His acceptance of that discovery provides the hero with the possibility of a modest participation in other people's lives. In his more recent fiction, Stern has apparently wanted to make that possibility more emphatic, by bringing historical and aesthetic confirmations to it. Stitch is in large part a roman à clef about one of the great modern traitors, Ezra Pound. The would-be disciple in the novel receives from the aged master, Stitch, lessons in the fusion of personality with civilization, and the consequence of expression in art. The background of the novel is Venice, which, from the muck of its history, raises its beauties. In the short novel Veni, Vidi … Wendt (included in 1968), the protagonist is a composer who is writing an opera about modern love. The opera will extend backwards to include great love affairs of the past, which are founded on adulteries.
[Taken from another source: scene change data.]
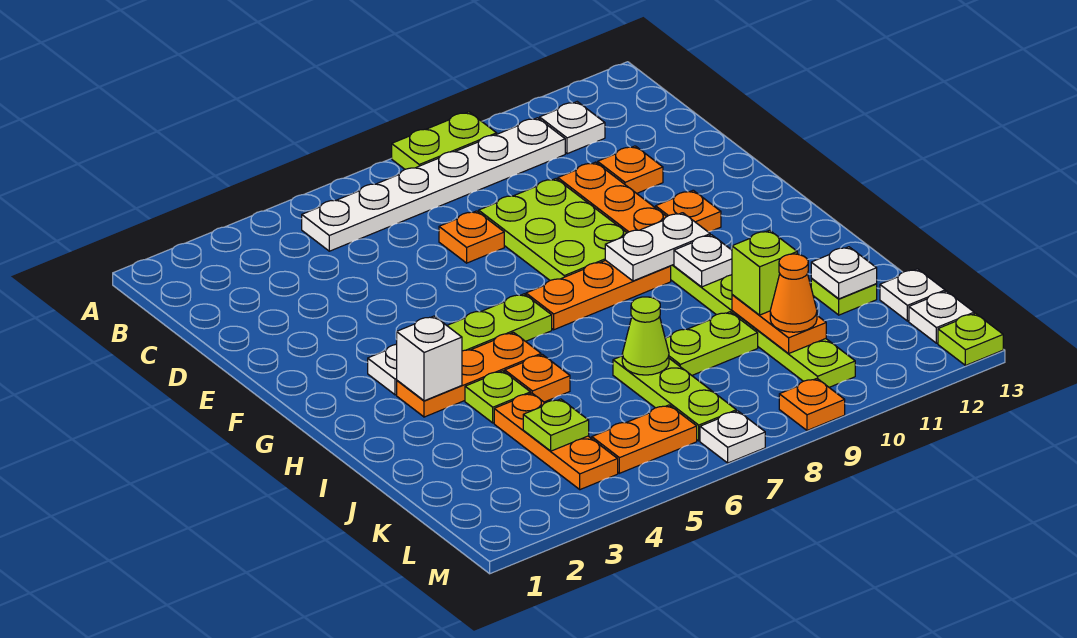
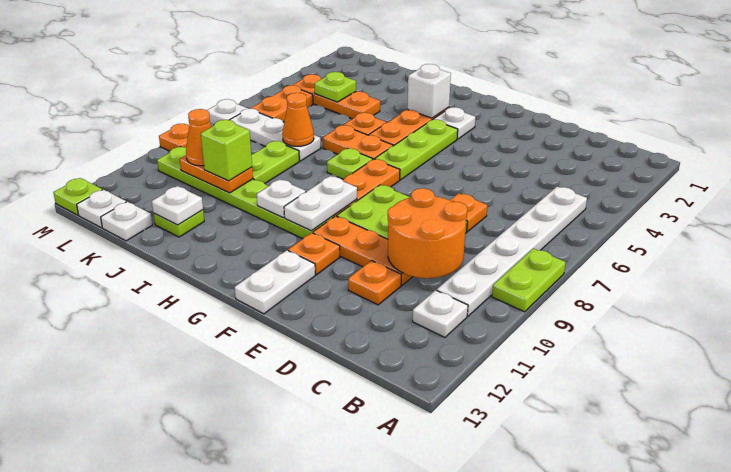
none -> orange round brick C9:D10 level 2
none -> white plate F12:F13 level 1
none -> orange plate H6:I6 level 1
lime plate I4 level 1 -> lime plate H7 level 1
lime plate J7:L7 level 1 -> white plate J7:L7 level 1
lime cone J7 level 2 -> orange cone J7 level 2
The composer himself, meanwhile, realizes both his composition and his domestic love for wife and children only after experiments in romantic duplicity. The chief adventurer in Other Men's Daughters is a middle-aged professor of biology at Harvard. His life heretofore has been completely defined by such seeming ineluctabilities as filial ties, domestic habits, and the concretion of compromises, and the stern decencies of his New England ancestry. He betrays everything when he falls in love with a girl not much older than the eldest of his own children, and hopefully discovers, in nature, the justification for this treachery to nurture. In Natural Shocks Stern writes about a talented and successful journalist, which in this case is to say a man who with all decent goodwill has made a career of transforming private lives into public knowledge. The protagonist is now forced to confront the fact of death, alternately as a subject for journalism and as a domestic event, and he is thereby invited to learn the necessary treachery that is involved in his calling and also its ethical insufficiency. A true participation in life will require more strenuous sympathies, which he may or may not achieve.

The endings of Stern's fictions record an acquiescence at the most, and always something less than the assertion of a principle. The kind of realization that is in the novels makes it necessary that they be probationary and open-ended. They are by that, as well as by their detailed, persistent, and moderate account of human motives, in the great tradition of moral realism.